━━━ INPUT ━━━

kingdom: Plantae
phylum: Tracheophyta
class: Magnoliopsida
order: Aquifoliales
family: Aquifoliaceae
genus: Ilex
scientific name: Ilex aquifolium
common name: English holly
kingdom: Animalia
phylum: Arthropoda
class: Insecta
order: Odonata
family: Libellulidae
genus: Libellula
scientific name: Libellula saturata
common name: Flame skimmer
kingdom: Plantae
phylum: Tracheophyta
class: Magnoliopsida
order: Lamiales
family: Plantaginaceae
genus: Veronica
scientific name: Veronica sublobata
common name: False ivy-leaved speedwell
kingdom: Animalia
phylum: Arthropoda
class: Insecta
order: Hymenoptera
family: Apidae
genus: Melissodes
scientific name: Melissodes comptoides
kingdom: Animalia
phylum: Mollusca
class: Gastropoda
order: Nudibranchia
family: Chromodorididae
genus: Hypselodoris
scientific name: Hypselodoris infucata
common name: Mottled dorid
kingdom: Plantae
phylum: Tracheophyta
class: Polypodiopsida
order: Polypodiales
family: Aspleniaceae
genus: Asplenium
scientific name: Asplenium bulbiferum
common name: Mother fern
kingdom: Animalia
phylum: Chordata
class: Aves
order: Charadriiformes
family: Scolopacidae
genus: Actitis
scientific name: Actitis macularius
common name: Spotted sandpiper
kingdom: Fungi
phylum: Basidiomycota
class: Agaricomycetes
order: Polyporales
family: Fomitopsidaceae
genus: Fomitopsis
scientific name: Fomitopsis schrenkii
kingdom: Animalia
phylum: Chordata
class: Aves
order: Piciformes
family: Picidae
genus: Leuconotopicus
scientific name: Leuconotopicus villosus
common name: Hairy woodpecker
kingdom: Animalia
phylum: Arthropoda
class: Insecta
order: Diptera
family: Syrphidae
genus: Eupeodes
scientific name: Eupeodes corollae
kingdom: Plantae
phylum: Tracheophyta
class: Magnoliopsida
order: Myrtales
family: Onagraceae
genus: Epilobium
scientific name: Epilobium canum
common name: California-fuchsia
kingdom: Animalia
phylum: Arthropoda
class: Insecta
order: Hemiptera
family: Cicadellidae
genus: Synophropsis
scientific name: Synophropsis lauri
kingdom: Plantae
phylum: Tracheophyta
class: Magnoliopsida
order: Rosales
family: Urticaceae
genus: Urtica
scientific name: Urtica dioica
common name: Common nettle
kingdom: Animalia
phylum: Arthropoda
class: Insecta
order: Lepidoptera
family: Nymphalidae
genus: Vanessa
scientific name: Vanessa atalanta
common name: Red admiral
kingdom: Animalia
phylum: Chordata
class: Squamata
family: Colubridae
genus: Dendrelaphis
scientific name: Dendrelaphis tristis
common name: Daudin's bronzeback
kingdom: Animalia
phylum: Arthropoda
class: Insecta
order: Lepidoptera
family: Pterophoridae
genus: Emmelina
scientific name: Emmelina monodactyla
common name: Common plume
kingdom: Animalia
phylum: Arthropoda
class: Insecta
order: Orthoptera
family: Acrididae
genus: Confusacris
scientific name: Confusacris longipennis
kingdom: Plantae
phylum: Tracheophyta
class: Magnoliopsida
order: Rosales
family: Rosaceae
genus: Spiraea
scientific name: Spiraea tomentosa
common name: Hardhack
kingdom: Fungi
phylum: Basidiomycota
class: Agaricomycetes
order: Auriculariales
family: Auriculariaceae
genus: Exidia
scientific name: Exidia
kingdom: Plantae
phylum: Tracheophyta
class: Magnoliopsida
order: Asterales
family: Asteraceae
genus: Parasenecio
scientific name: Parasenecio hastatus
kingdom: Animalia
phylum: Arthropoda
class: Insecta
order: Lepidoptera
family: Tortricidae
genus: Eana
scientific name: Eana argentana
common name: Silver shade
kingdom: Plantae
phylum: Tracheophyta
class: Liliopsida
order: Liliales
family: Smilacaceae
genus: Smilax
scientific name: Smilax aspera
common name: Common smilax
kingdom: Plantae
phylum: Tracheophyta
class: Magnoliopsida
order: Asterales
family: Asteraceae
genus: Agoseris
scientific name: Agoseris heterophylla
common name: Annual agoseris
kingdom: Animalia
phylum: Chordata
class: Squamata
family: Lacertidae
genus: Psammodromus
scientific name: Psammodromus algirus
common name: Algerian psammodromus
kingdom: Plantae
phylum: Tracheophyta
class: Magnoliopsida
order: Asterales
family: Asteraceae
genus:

━━━

**DIRECTIVE**
Repeat the records verbatim from their very first line through the first line containing "family: Nymphalidae", with both of those lines included.

**FULL ANSWER**
kingdom: Plantae
phylum: Tracheophyta
class: Magnoliopsida
order: Aquifoliales
family: Aquifoliaceae
genus: Ilex
scientific name: Ilex aquifolium
common name: English holly
kingdom: Animalia
phylum: Arthropoda
class: Insecta
order: Odonata
family: Libellulidae
genus: Libellula
scientific name: Libellula saturata
common name: Flame skimmer
kingdom: Plantae
phylum: Tracheophyta
class: Magnoliopsida
order: Lamiales
family: Plantaginaceae
genus: Veronica
scientific name: Veronica sublobata
common name: False ivy-leaved speedwell
kingdom: Animalia
phylum: Arthropoda
class: Insecta
order: Hymenoptera
family: Apidae
genus: Melissodes
scientific name: Melissodes comptoides
kingdom: Animalia
phylum: Mollusca
class: Gastropoda
order: Nudibranchia
family: Chromodorididae
genus: Hypselodoris
scientific name: Hypselodoris infucata
common name: Mottled dorid
kingdom: Plantae
phylum: Tracheophyta
class: Polypodiopsida
order: Polypodiales
family: Aspleniaceae
genus: Asplenium
scientific name: Asplenium bulbiferum
common name: Mother fern
kingdom: Animalia
phylum: Chordata
class: Aves
order: Charadriiformes
family: Scolopacidae
genus: Actitis
scientific name: Actitis macularius
common name: Spotted sandpiper
kingdom: Fungi
phylum: Basidiomycota
class: Agaricomycetes
order: Polyporales
family: Fomitopsidaceae
genus: Fomitopsis
scientific name: Fomitopsis schrenkii
kingdom: Animalia
phylum: Chordata
class: Aves
order: Piciformes
family: Picidae
genus: Leuconotopicus
scientific name: Leuconotopicus villosus
common name: Hairy woodpecker
kingdom: Animalia
phylum: Arthropoda
class: Insecta
order: Diptera
family: Syrphidae
genus: Eupeodes
scientific name: Eupeodes corollae
kingdom: Plantae
phylum: Tracheophyta
class: Magnoliopsida
order: Myrtales
family: Onagraceae
genus: Epilobium
scientific name: Epilobium canum
common name: California-fuchsia
kingdom: Animalia
phylum: Arthropoda
class: Insecta
order: Hemiptera
family: Cicadellidae
genus: Synophropsis
scientific name: Synophropsis lauri
kingdom: Plantae
phylum: Tracheophyta
class: Magnoliopsida
order: Rosales
family: Urticaceae
genus: Urtica
scientific name: Urtica dioica
common name: Common nettle
kingdom: Animalia
phylum: Arthropoda
class: Insecta
order: Lepidoptera
family: Nymphalidae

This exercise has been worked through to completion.